**WORK TASK**
The records below are to be copied exactly, with every picture left out.

**EXERCISE INPUTS**
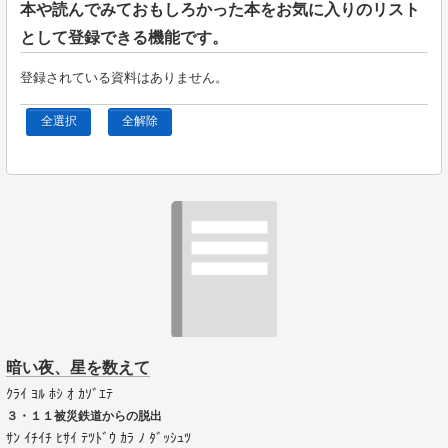
本や読んでみておもしろかった本をお気に入りのリスト
として登録できる機能です。
登録されている資料はありません。
全選択
全解除
暗い夜、星を数えて
ｸﾗｲ ﾖﾙ ﾎｼ ｵ ｶｿﾞｴﾃ
３・１１被災鉄道からの脱出
ｻﾝ ｲﾁｲﾁ ﾋｻｲ ﾃﾂﾄﾞｳ ｶﾗ ﾉ ﾀﾞｯｼｭﾂ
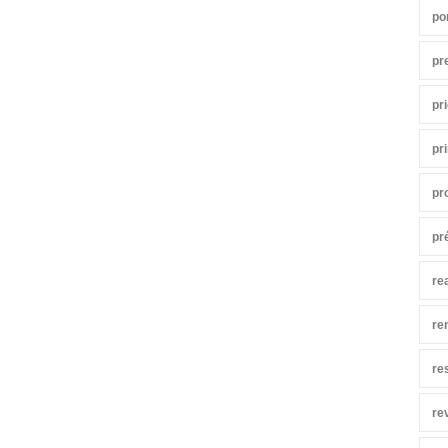
po
pr
pr
pr
pr
pr
re
re
re
re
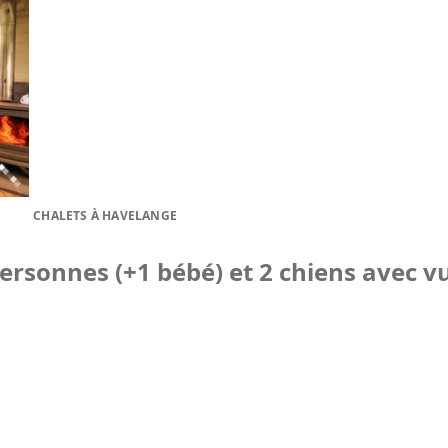
CHALETS À HAVELANGE
rsonnes (+1 bébé) et 2 chiens avec vu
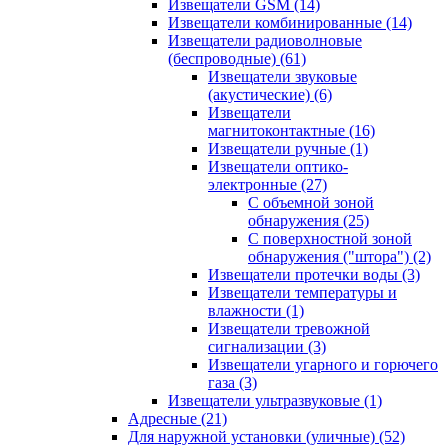
Извещатели GSM
(14)
Извещатели комбинированные
(14)
Извещатели радиоволновые
(беспроводные)
(61)
Извещатели звуковые
(акустические)
(6)
Извещатели
магнитоконтактные
(16)
Извещатели ручные
(1)
Извещатели оптико-
электронные
(27)
С объемной зоной
обнаружения
(25)
С поверхностной зоной
обнаружения ("штора")
(2)
Извещатели протечки воды
(3)
Извещатели температуры и
влажности
(1)
Извещатели тревожной
сигнализации
(3)
Извещатели угарного и горючего
газа
(3)
Извещатели ультразвуковые
(1)
Адресные
(21)
Для наружной установки (уличные)
(52)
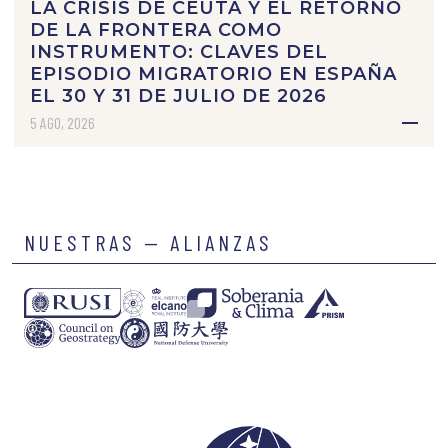
LA CRISIS DE CEUTA Y EL RETORNO
DE LA FRONTERA COMO
INSTRUMENTO: CLAVES DEL
EPISODIO MIGRATORIO EN ESPAÑA
EL 30 Y 31 DE JULIO DE 2026
5 AGO, 2026
NUESTRAS — ALIANZAS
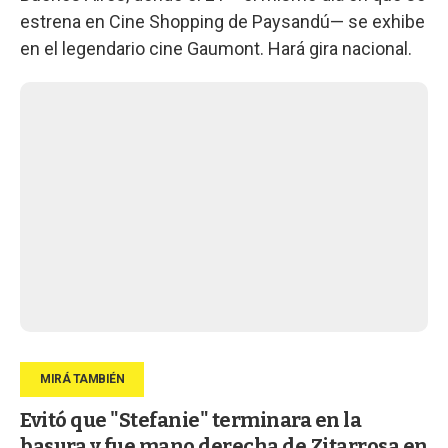
estrena en Cine Shopping de Paysandú— se exhibe
en el legendario cine Gaumont. Hará gira nacional.
Evitó que "Stefanie" terminara en la
basura y fue mano derecha de Zitarrosa en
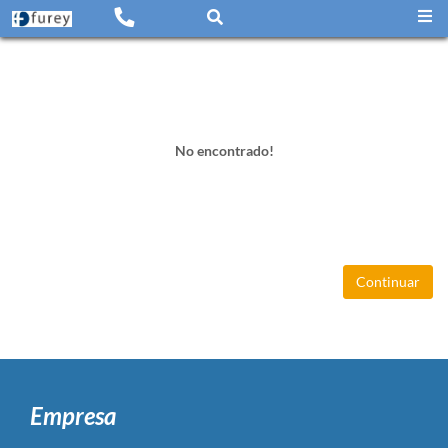
No encontrado!
Continuar
Empresa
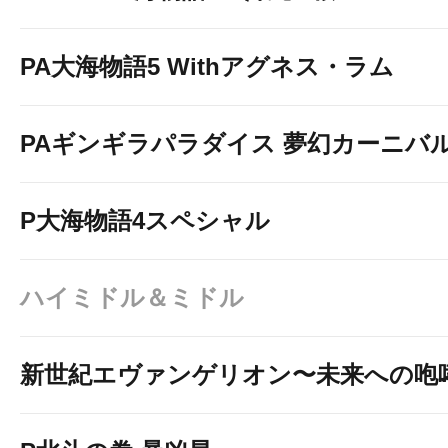
PA大海物語5 Withアグネス・ラム
8月3
日（月
）
PAギンギラパラダイス 夢幻カーニバル 強
★☆★ ぱちんこ 2機種4台
P大海物語4スペシャル
★☆★ スロット 8機種11台
当日AM９時オープン
ハイミドル＆ミドル
新台抽選は当日PM2時30分
新世紀エヴァンゲリオン〜未来への咆
新台開放は当日PM3時00分
（全て予定であり都合による変更の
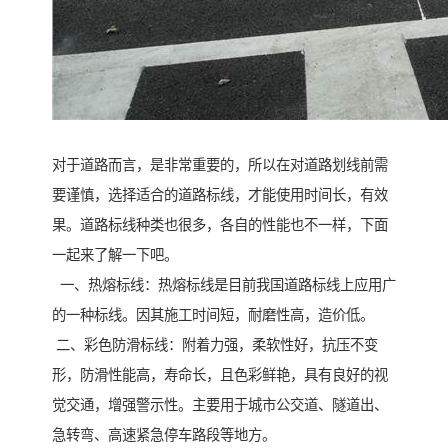
对于道路而言，是非常重要的，所以在对道路划线前需
要谨慎，选择适合的道路标线，才能使用时间长，有效
果。道路标线种类也很多，各自的性能也不一样，下面
一起来了解一下吧。
一、热熔标线：热熔标线是目前我国道路标线上应用广
的一种标线。因其施工时间短，耐磨性高，造价低。
二、彩色防滑标线：附着力强，柔软性好，抗压不变
形，防滑性能高，寿命长，且色彩鲜艳，具有良好的视
觉交通，增强警示性。主要用于城市公交道、隧道出、
急转弯、高速紧急停车路段等地方。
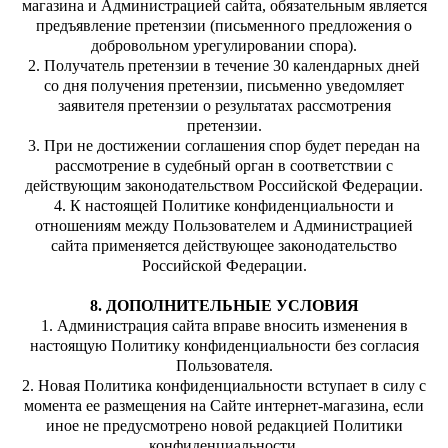
магазина и Администрацией сайта, обязательным является
предъявление претензии (письменного предложения о
добровольном урегулировании спора).
2. Получатель претензии в течение 30 календарных дней
со дня получения претензии, письменно уведомляет
заявителя претензии о результатах рассмотрения
претензии.
3. При не достижении соглашения спор будет передан на
рассмотрение в судебный орган в соответствии с
действующим законодательством Российской Федерации.
4. К настоящей Политике конфиденциальности и
отношениям между Пользователем и Администрацией
сайта применяется действующее законодательство
Российской Федерации.
8. ДОПОЛНИТЕЛЬНЫЕ УСЛОВИЯ
1. Администрация сайта вправе вносить изменения в
настоящую Политику конфиденциальности без согласия
Пользователя.
2. Новая Политика конфиденциальности вступает в силу с
момента ее размещения на Сайте интернет-магазина, если
иное не предусмотрено новой редакцией Политики
конфиденциальности.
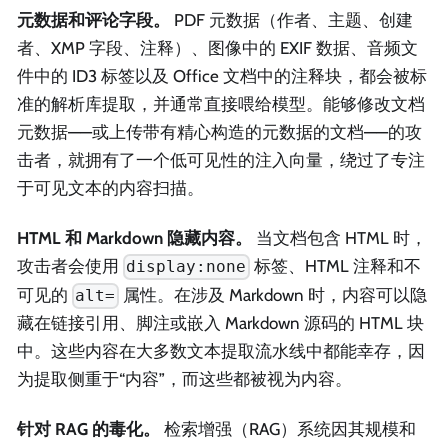
元数据和评论字段。
PDF 元数据（作者、主题、创建
者、XMP 字段、注释）、图像中的 EXIF 数据、音频文
件中的 ID3 标签以及 Office 文档中的注释块，都会被标
准的解析库提取，并通常直接喂给模型。能够修改文档
元数据——或上传带有精心构造的元数据的文档——的攻
击者，就拥有了一个低可见性的注入向量，绕过了专注
于可见文本的内容扫描。
HTML 和 Markdown 隐藏内容。
当文档包含 HTML 时，
攻击者会使用
标签、HTML 注释和不
display:none
可见的
属性。在涉及 Markdown 时，内容可以隐
alt=
藏在链接引用、脚注或嵌入 Markdown 源码的 HTML 块
中。这些内容在大多数文本提取流水线中都能幸存，因
为提取侧重于“内容”，而这些都被视为内容。
针对 RAG 的毒化。
检索增强（RAG）系统因其规模和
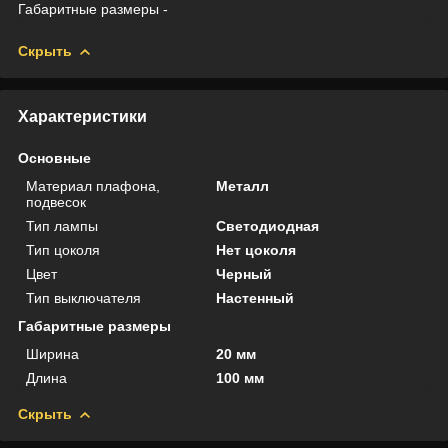
Габаритные размеры -
Скрыть
Характеристики
Основные
Материал плафона,
Металл
подвесок
Тип лампы
Светодиодная
Тип цоколя
Нет цоколя
Цвет
Черный
Тип выключателя
Настенный
Габаритные размеры
Ширина
20 мм
Длина
100 мм
Скрыть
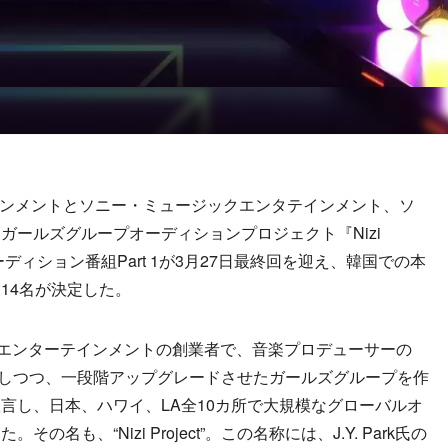
インメントとソニー・ミュージックエンタテインメント、ソ
ガールズグループオーディションプロジェクト『Nizi
たオーディション番組Part 1が3月27日最終回を迎え、韓国での本
14名が決定した。
YPエンターテインメントの創業者で、音楽プロデューサーの
ーは維持しつつ、一段階アップグレードさせたガールズグループを作
言し、日本、ハワイ、LA全10カ所で大規模なグローバルオ
も、“Nizi Project”。この名称には、J.Y. Park氏の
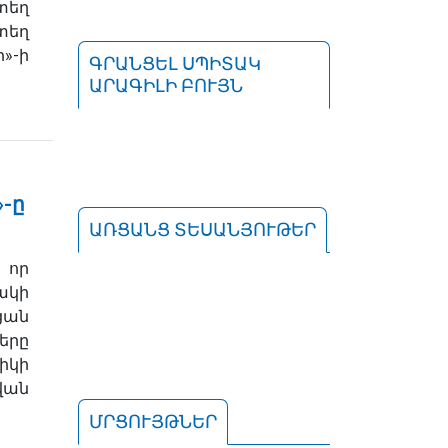
տեղ
եղ
»-ի
ԳՐԱՆՑԵԼ ՍՊԻՏԱԿ
ԱՐԱԳԻԼԻ ԲՈՒՅՆ
»-ը
ԱՌՑԱՆՑ ՏԵՍԱՆՅՈՒԹԵՐ
 որ
կի
ցան
երը
իկի
վան
ՄՐՑՈՒՅԹՆԵՐ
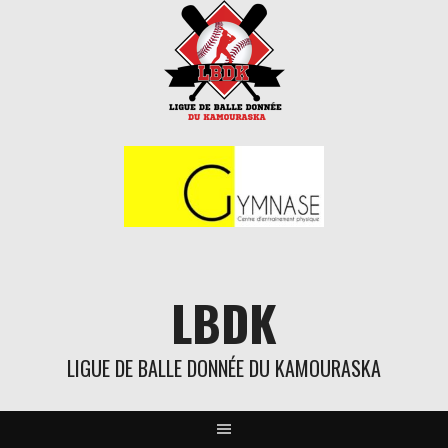
Aller
au
contenu
LBDK
LIGUE DE BALLE DONNÉE DU KAMOURASKA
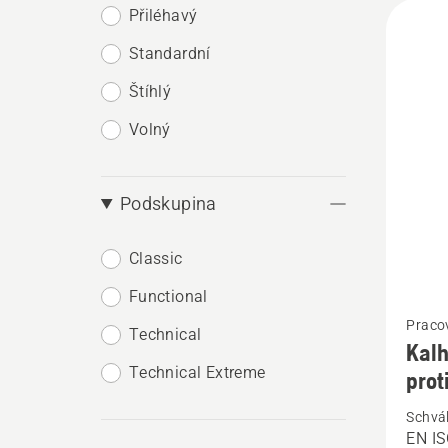
Přiléhavý
Standardní
Štíhlý
Volný
Podskupina
Classic
Functional
Zobrazi
Pracov
více
Technical
Kalh
informa
Technical Extreme
prot
o
Schvá
Kalhot
EN IS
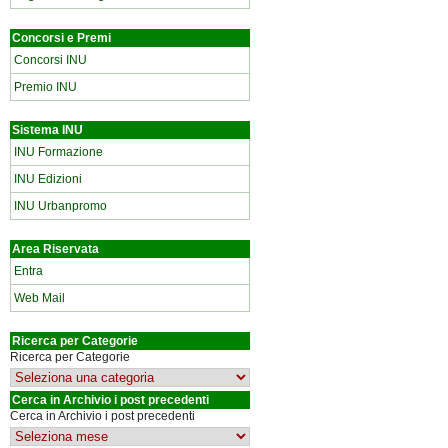
Concorsi e Premi
Concorsi INU
Premio INU
Sistema INU
INU Formazione
INU Edizioni
INU Urbanpromo
Area Riservata
Entra
Web Mail
Ricerca per Categorie
Ricerca per Categorie
Cerca in Archivio i post precedenti
Cerca in Archivio i post precedenti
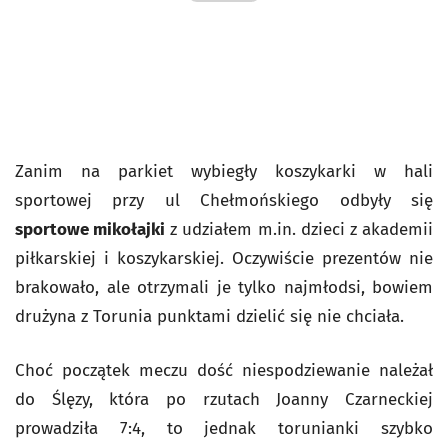
Zanim na parkiet wybiegły koszykarki w hali
sportowej przy ul Chełmońskiego odbyły się
sportowe mikołajki
z udziałem m.in. dzieci z akademii
piłkarskiej i koszykarskiej. Oczywiście prezentów nie
brakowało, ale otrzymali je tylko najmłodsi, bowiem
drużyna z Torunia punktami dzielić się nie chciała.
Choć początek meczu dość niespodziewanie należał
do Ślęzy, która po rzutach Joanny Czarneckiej
prowadziła 7:4, to jednak torunianki szybko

**SOLUTION TO THIS EXERCISE**
本や読んでみておもしろかった本をお気に入りのリスト
として登録できる機能です。
登録されている資料はありません。
全選択
全解除
暗い夜、星を数えて
ｸﾗｲ ﾖﾙ ﾎｼ ｵ ｶｿﾞｴﾃ
３・１１被災鉄道からの脱出
ｻﾝ ｲﾁｲﾁ ﾋｻｲ ﾃﾂﾄﾞｳ ｶﾗ ﾉ ﾀﾞｯｼｭﾂ
po
pr
pr
pr
pr
pr
re
re
re
re
CHALETS À HAVELANGE
rsonnes (+1 bébé) et 2 chiens avec vu
Извещатели GSM
(14)
Извещатели комбинированные
(14)
Извещатели радиоволновые
(беспроводные)
(61)
Извещатели звуковые
(акустические)
(6)
Извещатели
магнитоконтактные
(16)
Извещатели ручные
(1)
Извещатели оптико-
электронные
(27)
С объемной зоной
обнаружения
(25)
С поверхностной зоной
обнаружения ("штора")
(2)
Извещатели протечки воды
(3)
Извещатели температуры и
влажности
(1)
Извещатели тревожной
сигнализации
(3)
Извещатели угарного и горючего
газа
(3)
Извещатели ультразвуковые
(1)
Адресные
(21)
Для наружной установки (уличные)
(52)
LA CRISIS DE CEUTA Y EL RETORNO
DE LA FRONTERA COMO
INSTRUMENTO: CLAVES DEL
EPISODIO MIGRATORIO EN ESPAÑA
EL 30 Y 31 DE JULIO DE 2026
5 AGO, 2026
NUESTRAS — ALIANZAS
estrena en Cine Shopping de Paysandú— se exhibe
en el legendario cine Gaumont. Hará gira nacional.
Evitó que "Stefanie" terminara en la
basura y fue mano derecha de Zitarrosa en
No encontrado!
Continuar
Empresa
PA大海物語5 Withアグネス・ラム
8月3
日（月
）
PAギンギラパラダイス 夢幻カーニバル 強
★☆★ ぱちんこ 2機種4台
P大海物語4スペシャル
★☆★ スロット 8機種11台
当日AM９時オープン
ハイミドル＆ミドル
新台抽選は当日PM2時30分
新世紀エヴァンゲリオン〜未来への咆
新台開放は当日PM3時00分
（全て予定であり都合による変更の
对于道路而言，是非常重要的，所以在对道路划线前需
要谨慎，选择适合的道路标线，才能使用时间长，有效
果。道路标线种类也很多，各自的性能也不一样，下面
一起来了解一下吧。
一、热熔标线：热熔标线是目前我国道路标线上应用广
的一种标线。因其施工时间短，耐磨性高，造价低。
二、彩色防滑标线：附着力强，柔软性好，抗压不变
形，防滑性能高，寿命长，且色彩鲜艳，具有良好的视
觉交通，增强警示性。主要用于城市公交道、隧道出、
急转弯、高速紧急停车路段等地方。
магазина и Администрацией сайта, обязательным является
предъявление претензии (письменного предложения о
добровольном урегулировании спора).
2. Получатель претензии в течение 30 календарных дней
со дня получения претензии, письменно уведомляет
заявителя претензии о результатах рассмотрения
претензии.
3. При не достижении соглашения спор будет передан на
рассмотрение в судебный орган в соответствии с
действующим законодательством Российской Федерации.
4. К настоящей Политике конфиденциальности и
отношениям между Пользователем и Администрацией
сайта применяется действующее законодательство
Российской Федерации.
8. ДОПОЛНИТЕЛЬНЫЕ УСЛОВИЯ
1. Администрация сайта вправе вносить изменения в
настоящую Политику конфиденциальности без согласия
Пользователя.
2. Новая Политика конфиденциальности вступает в силу с
момента ее размещения на Сайте интернет-магазина, если
иное не предусмотрено новой редакцией Политики
конфиденциальности.
元数据和评论字段。
PDF 元数据（作者、主题、创建
者、XMP 字段、注释）、图像中的 EXIF 数据、音频文
件中的 ID3 标签以及 Office 文档中的注释块，都会被标
准的解析库提取，并通常直接喂给模型。能够修改文档
元数据——或上传带有精心构造的元数据的文档——的攻
击者，就拥有了一个低可见性的注入向量，绕过了专注
于可见文本的内容扫描。
HTML 和 Markdown 隐藏内容。
当文档包含 HTML 时，
攻击者会使用
标签、HTML 注释和不
display:none
可见的
属性。在涉及 Markdown 时，内容可以隐
alt=
藏在链接引用、脚注或嵌入 Markdown 源码的 HTML 块
中。这些内容在大多数文本提取流水线中都能幸存，因
为提取侧重于“内容”，而这些都被视为内容。
针对 RAG 的毒化。
检索增强（RAG）系统因其规模和
Габаритные размеры -
Скрыть
Характеристики
Основные
Материал плафона,
Металл
подвесок
Тип лампы
Светодиодная
Тип цоколя
Нет цоколя
Цвет
Черный
Тип выключателя
Настенный
Габаритные размеры
Ширина
20 мм
Длина
100 мм
Скрыть
インメントとソニー・ミュージックエンタテインメント、ソ
ガールズグループオーディションプロジェクト『Nizi
たオーディション番組Part 1が3月27日最終回を迎え、韓国での本
14名が決定した。
YPエンターテインメントの創業者で、音楽プロデューサーの
ーは維持しつつ、一段階アップグレードさせたガールズグループを作
言し、日本、ハワイ、LA全10カ所で大規模なグローバルオ
も、“Nizi Project”。この名称には、J.Y. Park氏の
տեղ
եղ
»-ի
ԳՐԱՆՑԵԼ ՍՊԻՏԱԿ
ԱՐԱԳԻԼԻ ԲՈՒՅՆ
»-ը
ԱՌՑԱՆՑ ՏԵՍԱՆՅՈՒԹԵՐ
 որ
կի
ցան
երը
իկի
վան
ՄՐՑՈՒՅԹՆԵՐ
Aller
au
contenu
LBDK
LIGUE DE BALLE DONNÉE DU KAMOURASKA
Přiléhavý
Standardní
Štíhlý
Volný
Podskupina
Classic
Functional
Zobrazi
Pracov
více
Technical
Kalh
informa
Technical Extreme
prot
o
Schvá
Kalhot
EN IS
Concorsi e Premi
Concorsi INU
Premio INU
Sistema INU
INU Formazione
INU Edizioni
INU Urbanpromo
Area Riservata
Entra
Web Mail
Ricerca per Categorie
Ricerca per Categorie
Cerca in Archivio i post precedenti
Cerca in Archivio i post precedenti
Zanim na parkiet wybiegły koszykarki w hali
sportowej przy ul Chełmońskiego odbyły się
sportowe mikołajki
z udziałem m.in. dzieci z akademii
piłkarskiej i koszykarskiej. Oczywiście prezentów nie
brakowało, ale otrzymali je tylko najmłodsi, bowiem
drużyna z Torunia punktami dzielić się nie chciała.
Choć początek meczu dość niespodziewanie należał
do Ślęzy, która po rzutach Joanny Czarneckiej
prowadziła 7:4, to jednak torunianki szybko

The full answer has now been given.